Maeshiro T, Miyamoto S, Umekita N, Fukutome A, Yamada F, Awane Y
Dept. of Surgery, Tokyo Metropolitan Bokutoh General Hospital.
Gan To Kagaku Ryoho. 1995 Sep;22(11):1687-9.
Case 1: A 63-year-old woman underwent transverse colectomy and hepatectomy for colonic cancer and liver metastasis. A hepatic arterial infusion port (HAIP) was implanted. Continuous infusion of 5-FU (total amount, 7,500 mg) caused a hemorrhagic duodenal ulcer 15 months after. Follow-up endoscopy revealed the catheter tip was in the duodenal bulb.
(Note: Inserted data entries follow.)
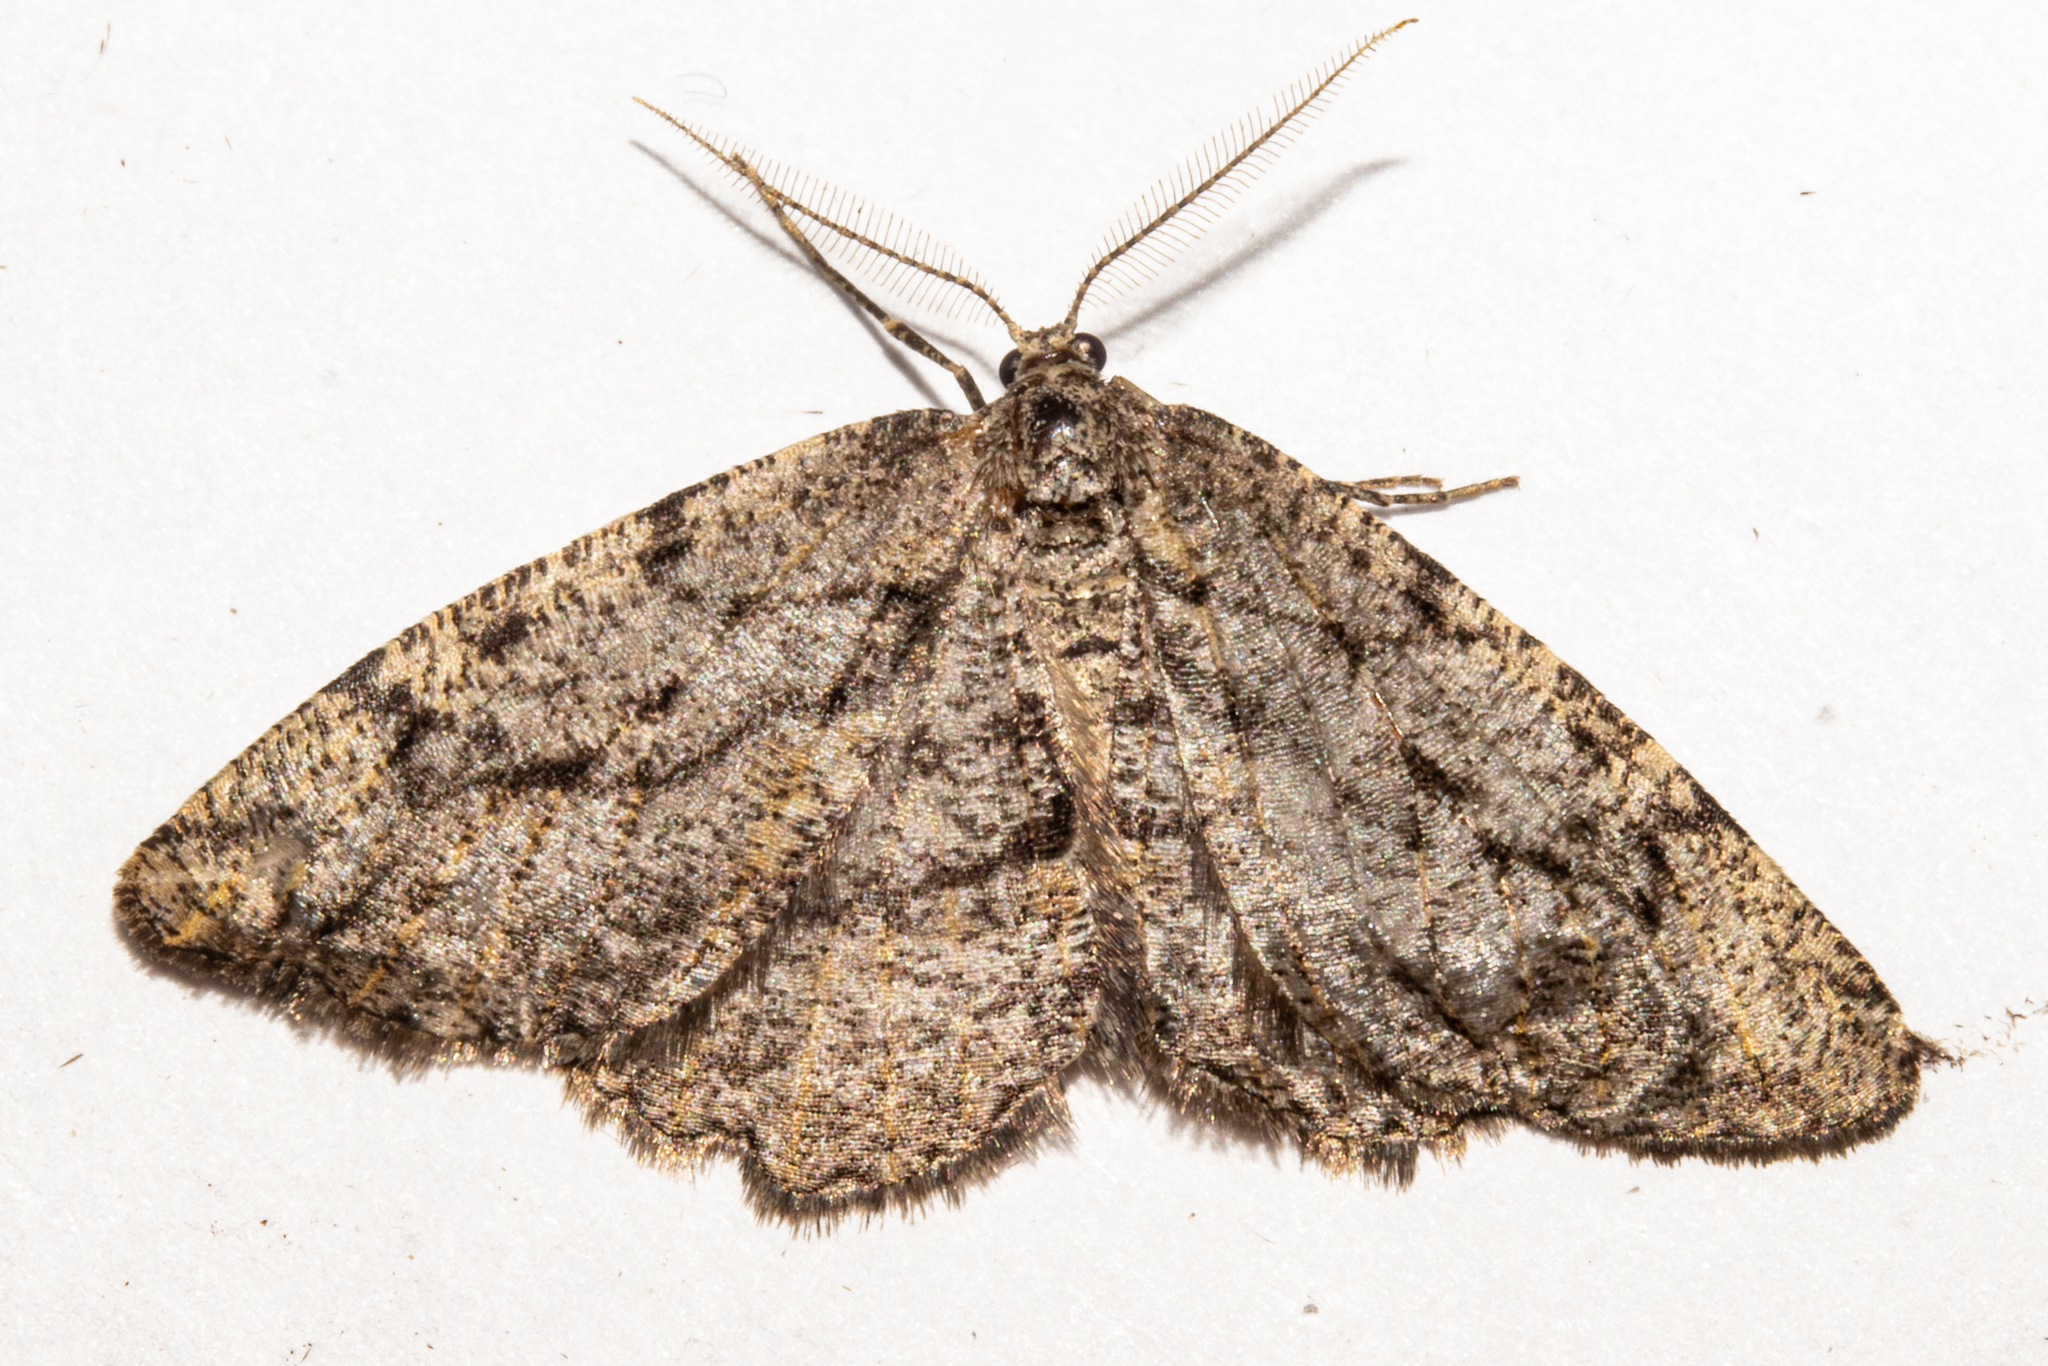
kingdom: Animalia
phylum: Arthropoda
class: Insecta
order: Lepidoptera
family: Geometridae
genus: Zermizinga
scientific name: Zermizinga indocilisaria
Case 2: A 62-year-old man underwent abdominoperineal resection for rectal cancer. Repeated hepatectomy for liver metastases was performed at 3 and 5 years after the first operation. HAIP was implanted at the last operation, but was not available at all due to the wound infection. The port was removed, but the catheter remained. Three years after, the catheter tip was found in the duodenal bulb by endoscopy.
病例1:一名63岁女性因结肠癌伴肝转移接受了横结肠切除术和肝切除术。植入了肝动脉灌注端口(HAIP)。连续输注5-氟尿嘧啶(总量7500毫克)15个月后导致出血性十二指肠溃疡。随访内镜检查发现导管尖端位于十二指肠球部。病例2:一名62岁男性因直肠癌接受了腹会阴联合切除术。在首次手术后3年和5年因肝转移重复进行了肝切除术。在最后一次手术时植入了HAIP,但由于伤口感染根本无法使用。端口被移除,但导管保留。三年后,内镜检查发现导管尖端位于十二指肠球部。